Forza Italia non chiude del tutto le porte alla trattativa sulla riforma. Ma le condizioni poste da FI sono note: il pacchetto giustizia va affrontato. “Prima le faccio una premessa. Nessuno deve permettersi di parlare di ‘scambio’ “. Esordisce così in un’intervista al Corriere della Sera Giovanni Toti, governatore della Liguria e consigliere politico di Silvio Berlusconi, affermando poi che “se Matteo Renzi è disposto a discutere con noi in modo serio di una riforma della giustizia, noi ci siamo. E ci saremmo anche se le sue risposte sulla riforma del Senato non fossero quelle che noi vogliamo”. Discutere sulla giustizia “in modo serio” per Toti e per FI significa “separazione delle carriere dei giudici, con l’istituzione di un doppio consiglio superiore, uno per chi giudica l’altro per chi indaga. Poi, limitazione all’uso della carcerazione preventiva. E ancora, fermare i continui abusi sulle intercettazioni. Ribadisco, se Renzi vuole mettere mano a una riforma seria della giustizia – chiarisce -, Forza Italia è già pronta”. Toti vede il governo Renzi “molto traballante in Senato”. Ma “non è soltanto una questione di numeri. Riforme come quelle della Costituzione, come la legge elettorale, e anche come quella della giustizia, non le puoi fare raccattando consensi nel bidone del peggior trasformismo della Prima Repubblica”, dice Toti.

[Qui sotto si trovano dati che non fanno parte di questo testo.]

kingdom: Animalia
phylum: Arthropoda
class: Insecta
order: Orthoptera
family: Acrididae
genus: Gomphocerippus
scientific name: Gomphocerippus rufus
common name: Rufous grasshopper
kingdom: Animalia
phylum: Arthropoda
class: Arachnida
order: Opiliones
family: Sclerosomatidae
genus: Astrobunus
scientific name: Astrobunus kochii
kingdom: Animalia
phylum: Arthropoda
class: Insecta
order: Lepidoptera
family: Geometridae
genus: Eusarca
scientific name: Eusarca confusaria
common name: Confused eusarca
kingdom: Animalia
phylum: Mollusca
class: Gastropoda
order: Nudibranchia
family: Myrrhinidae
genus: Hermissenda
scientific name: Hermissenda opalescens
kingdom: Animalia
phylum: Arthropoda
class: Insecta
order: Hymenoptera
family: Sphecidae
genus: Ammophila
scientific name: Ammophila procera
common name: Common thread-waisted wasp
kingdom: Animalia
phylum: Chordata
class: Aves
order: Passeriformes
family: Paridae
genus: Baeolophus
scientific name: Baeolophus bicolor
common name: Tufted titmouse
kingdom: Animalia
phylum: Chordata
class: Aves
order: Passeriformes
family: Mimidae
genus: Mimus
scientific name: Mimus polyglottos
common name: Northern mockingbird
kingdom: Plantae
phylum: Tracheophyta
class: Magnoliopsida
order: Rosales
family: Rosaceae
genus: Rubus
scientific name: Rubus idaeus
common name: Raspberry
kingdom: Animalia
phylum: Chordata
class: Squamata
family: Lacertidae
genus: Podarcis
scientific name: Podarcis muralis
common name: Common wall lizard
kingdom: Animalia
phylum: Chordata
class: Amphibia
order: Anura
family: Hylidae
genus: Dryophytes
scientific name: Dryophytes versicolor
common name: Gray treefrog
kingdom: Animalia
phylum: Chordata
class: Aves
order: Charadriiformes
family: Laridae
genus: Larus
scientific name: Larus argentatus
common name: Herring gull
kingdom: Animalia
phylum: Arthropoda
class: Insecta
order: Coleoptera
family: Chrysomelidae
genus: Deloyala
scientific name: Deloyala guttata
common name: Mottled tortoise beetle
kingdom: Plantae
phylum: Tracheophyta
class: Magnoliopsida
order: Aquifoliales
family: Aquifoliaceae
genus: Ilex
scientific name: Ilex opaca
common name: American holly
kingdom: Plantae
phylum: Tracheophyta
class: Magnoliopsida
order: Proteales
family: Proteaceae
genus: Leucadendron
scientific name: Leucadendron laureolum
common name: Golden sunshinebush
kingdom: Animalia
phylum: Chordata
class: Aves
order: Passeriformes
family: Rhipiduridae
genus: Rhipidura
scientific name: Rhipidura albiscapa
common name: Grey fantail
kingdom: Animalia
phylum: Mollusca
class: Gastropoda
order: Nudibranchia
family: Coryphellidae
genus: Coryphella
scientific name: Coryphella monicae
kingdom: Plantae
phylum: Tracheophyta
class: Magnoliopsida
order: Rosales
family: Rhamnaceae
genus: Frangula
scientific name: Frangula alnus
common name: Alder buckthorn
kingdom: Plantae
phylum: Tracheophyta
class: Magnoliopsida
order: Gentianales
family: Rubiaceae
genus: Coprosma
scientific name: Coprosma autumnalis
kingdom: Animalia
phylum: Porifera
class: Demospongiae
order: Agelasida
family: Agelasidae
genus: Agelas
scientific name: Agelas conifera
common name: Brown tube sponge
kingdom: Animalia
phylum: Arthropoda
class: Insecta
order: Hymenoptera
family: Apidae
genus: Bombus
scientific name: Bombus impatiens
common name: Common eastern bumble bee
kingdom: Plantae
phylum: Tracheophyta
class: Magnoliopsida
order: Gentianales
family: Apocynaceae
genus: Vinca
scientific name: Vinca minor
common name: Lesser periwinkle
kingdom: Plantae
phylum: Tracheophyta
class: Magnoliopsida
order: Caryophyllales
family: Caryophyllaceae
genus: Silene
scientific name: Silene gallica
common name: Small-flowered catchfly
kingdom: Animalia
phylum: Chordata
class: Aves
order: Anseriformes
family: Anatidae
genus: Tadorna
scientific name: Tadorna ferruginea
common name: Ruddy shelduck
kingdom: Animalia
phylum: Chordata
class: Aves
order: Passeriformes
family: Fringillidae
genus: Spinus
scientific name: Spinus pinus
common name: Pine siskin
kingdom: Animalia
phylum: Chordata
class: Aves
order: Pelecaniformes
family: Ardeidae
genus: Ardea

Critiche di Toti e FI a monsignor Galantino

Le affermazioni di monsignor Galantino sull’immigrazione? “Se si fosse risparmiato le uscite infelici avrebbe fatto il bene di tutti”. “La Chiesa deve fare la Chiesa lasciando che la politica faccia la politica. Sono due mestieri diversi. La prima è un’eccellenza morale, la seconda rappresenta l’arte del possibile”. E il possibile equivale a “controllo dei flussi migratori, protezione delle frontiere, espulsioni dei clandestini”.